Amazonia es el nuevo trabajo de Sebastiao Salgado. Una forma de celebrar la belleza de la selva tropical más grande del mundo. Una forma de protegerla. Salgado dice que siempre vuelve a la Amazonia para fotografiarla con la única intención de que siga ahí, para siempre. El libro que ha presentado en París, acompañado de una exposición de las obras que reúne el tomo de Taschen, es el resultado de siete años de trabajo, un largo viaje por el bosque tropical. La muestra viajará a Londres y a Roma, también a Rio y a ao Paulo. Como aquella otra llamada Génesis que dio la vuelta al mundo, y que pudimos ver en Madrid.

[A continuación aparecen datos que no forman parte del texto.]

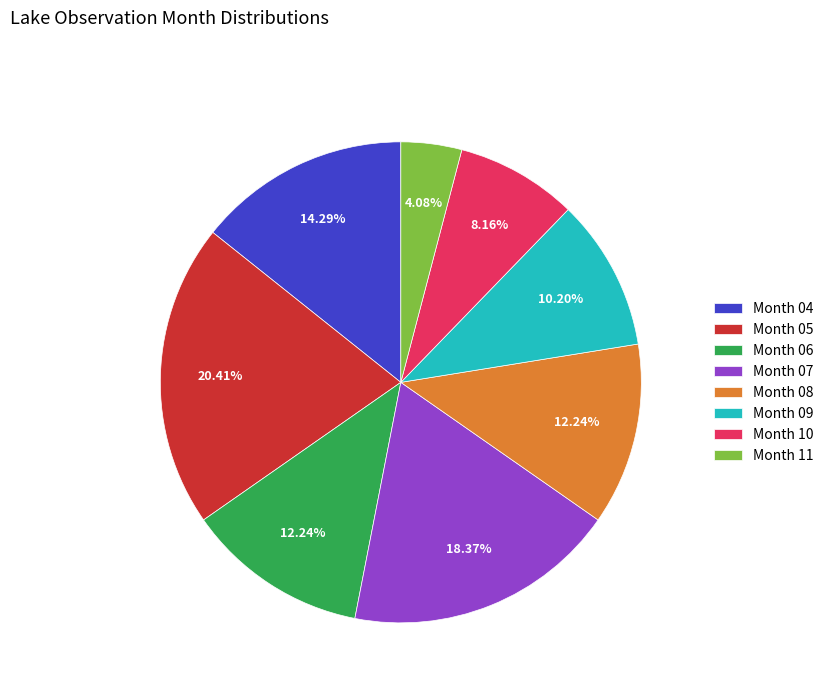

Which slice is the smallest?

Month 11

Amazonia es quizá su trabajo más personal, su empresa más reivindicativa, frente a las amenazas contra la supervivencia de la selva.

La belleza frente a la destrucción

Fiel al blanco y negro, a esa textura granulosa de imágenes que causan un gran impacto visual, Salgado retrata la belleza de la Amazonia. No quiere fijar el objetivo de su cámara en la destrucción. Dice que ese trabajo ya lo hacen muy bien los fotoperiodistas. Quizá la estrategia para conseguir un compromiso más sólido con este bosque tropical sea enfatizar la belleza. Y para eso, Salgado es un gran maestro. Así que entrar en la exposición es tener una atalaya para ver los grandes momentos de la selva. De fondo suena una música compuesta por Jean Michel Jarre.

Amazonia

La de Salgado con la Amazonia es una vieja relación. Sus primeros viajes fueron en helicópteros militares. Las fotos aéreas, como esta en la que se ve el momento en que una nube descarga una lluvia torrencial sobre la selva, son sobrecogedoras. Ríos voladores, les llaman, tanto a la lluvia cerrada como a las corrientes de vapor que suben desde la fronda.

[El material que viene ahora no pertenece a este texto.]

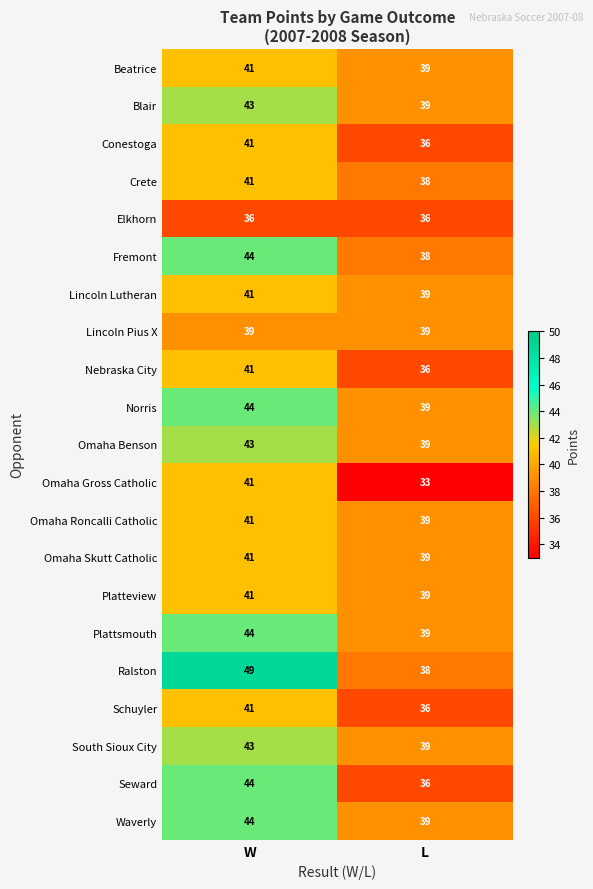

Which series has the widest spread of values?

Ralston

«La Amazonia es la prehistoria de la humanidad, el paraíso sobre la Tierra», dice Salgado en la presentación de la muestra parisina. Está claro que se trata de despertar conciencias: «quiero mostrar cosas que el mundo nunca ha visto y que están en este libro. Si no lo conocemos no lo podemos preservar. Esas cosas existen y tenían que ser mostradas. Me organicé para eso, y no es fácil obtener las autorizaciones, algunas tardaron más de un año»

Amazonia
Keiá Yawanawá pinta la espalda de una joven kanamashi en la aldea de Amparo, en el estado de Acre.

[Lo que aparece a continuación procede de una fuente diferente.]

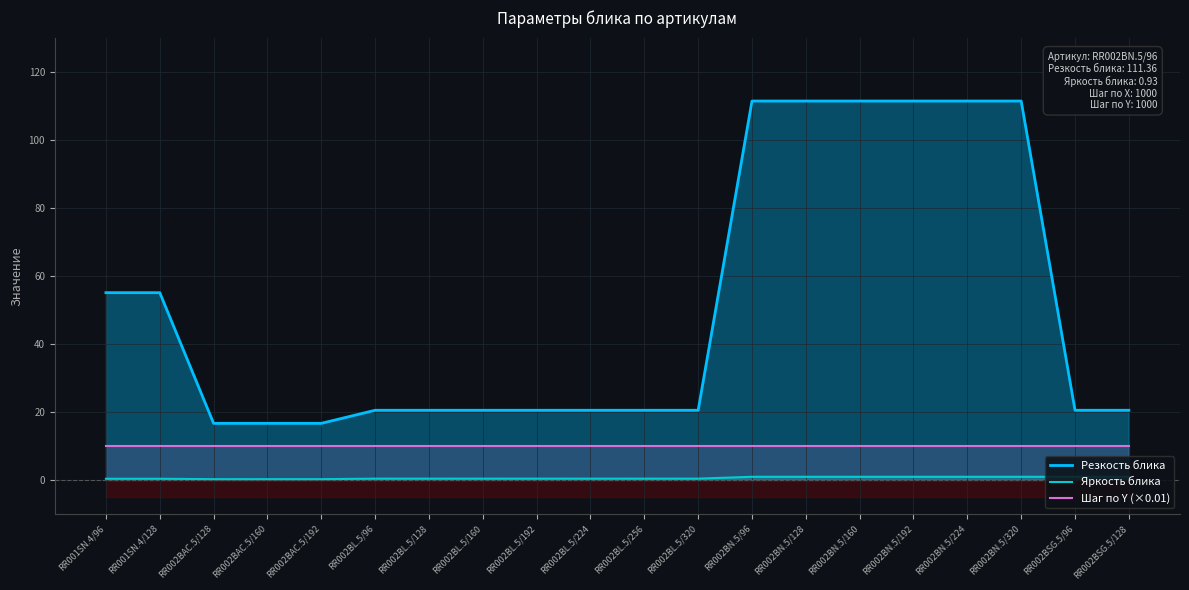

Reading left to right, transcribe all the data shown in this chart.

Резкость блика: RR001SN.4/96=55.0	RR001SN.4/128=55.0	RR002BAC.5/128=16.6	RR002BAC.5/160=16.6	RR002BAC.5/192=16.6	RR002BL.5/96=20.5	RR002BL.5/128=20.5	RR002BL.5/160=20.5	RR002BL.5/192=20.5	RR002BL.5/224=20.5	RR002BL.5/256=20.5	RR002BL.5/320=20.5	RR002BN.5/96=111.4	RR002BN.5/128=111.4	RR002BN.5/160=111.4	RR002BN.5/192=111.4	RR002BN.5/224=111.4	RR002BN.5/320=111.4	RR002BSG.5/96=20.5	RR002BSG.5/128=20.5
Яркость блика: RR001SN.4/96=0.3	RR001SN.4/128=0.3	RR002BAC.5/128=0.2	RR002BAC.5/160=0.2	RR002BAC.5/192=0.2	RR002BL.5/96=0.4	RR002BL.5/128=0.4	RR002BL.5/160=0.4	RR002BL.5/192=0.4	RR002BL.5/224=0.4	RR002BL.5/256=0.4	RR002BL.5/320=0.4	RR002BN.5/96=0.9	RR002BN.5/128=0.9	RR002BN.5/160=0.9	RR002BN.5/192=0.9	RR002BN.5/224=0.9	RR002BN.5/320=0.9	RR002BSG.5/96=0.9	RR002BSG.5/128=0.9
Шаг по Y (×0.01): RR001SN.4/96=10.0	RR001SN.4/128=10.0	RR002BAC.5/128=10.0	RR002BAC.5/160=10.0	RR002BAC.5/192=10.0	RR002BL.5/96=10.0	RR002BL.5/128=10.0	RR002BL.5/160=10.0	RR002BL.5/192=10.0	RR002BL.5/224=10.0	RR002BL.5/256=10.0	RR002BL.5/320=10.0	RR002BN.5/96=10.0	RR002BN.5/128=10.0	RR002BN.5/160=10.0	RR002BN.5/192=10.0	RR002BN.5/224=10.0	RR002BN.5/320=10.0	RR002BSG.5/96=10.0	RR002BSG.5/128=10.0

Para retratar a los indios, se puso en contacto con la Fundación nacional del Indio, que cuida las comunidades indígenas desde más de sesenta años. En la muestra se pueden ver diez grupo de indígenas. Las imágenes son el resultado de largas temporadas de convivencia con los yanonami, los marubo, los yawanawá. A veces los retrata en la jungla, otras en un estudio improvisado en medio de una aldea. Salgado dice que no les reclama posar, deben ser ellos los que busquen al fotógrafo.

Amazonia

La muestra de París está compuesta por 200 fotografías, organizadas por Lélia Wanick Salgado, la esposa de Sebastiao. La música de Jarre armoniza bien con una selva que el espectador sabe llena de ruidos. El músico ha incorporado el sonido de la selva en su composición, también algunas voces de indígenas. Jarre dice que «la exposición podría haber sido fruto de un documentalista, pero es el trabajo de un artista. Salgado nos invita a un paseo místico, que es lo que necesitamos ahora que empezamos a salir de esta pandemia».